• **Instruction**: Transcribe the listing underneath, keeping each word exact and omitting the images.

• **The input**:
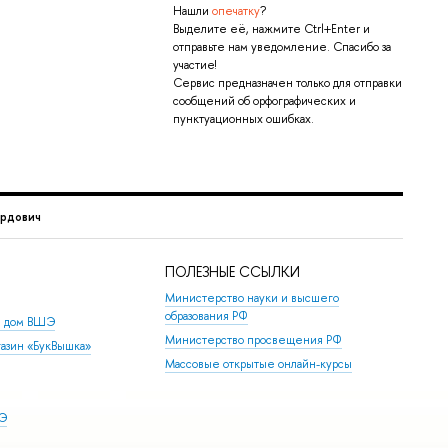
Нашли
опечатку
?
Выделите её, нажмите Ctrl+Enter и
отправьте нам уведомление. Спасибо за
участие!
Сервис предназначен только для отправки
сообщений об орфографических и
пунктуационных ошибках.
ардович
ПОЛЕЗНЫЕ ССЫЛКИ
Министерство науки и высшего
образования РФ
й дом ВШЭ
Министерство просвещения РФ
азин «БукВышка»
Массовые открытые онлайн-курсы
ШЭ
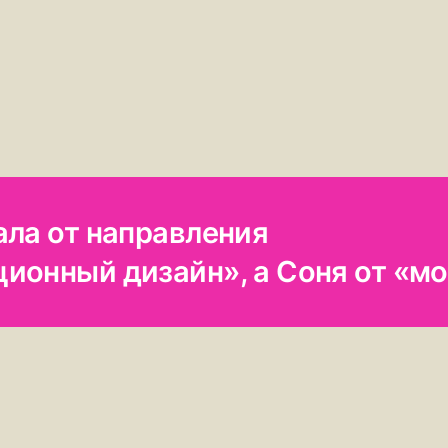
ала от направления
ионный дизайн», а Соня от «м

• **Answer section**:
Нашли
опечатку
?
Выделите её, нажмите Ctrl+Enter и
отправьте нам уведомление. Спасибо за
участие!
Сервис предназначен только для отправки
сообщений об орфографических и
пунктуационных ошибках.
ардович
ПОЛЕЗНЫЕ ССЫЛКИ
Министерство науки и высшего
образования РФ
й дом ВШЭ
Министерство просвещения РФ
азин «БукВышка»
Массовые открытые онлайн-курсы
ШЭ
ала от направления
ионный дизайн», а Соня от «м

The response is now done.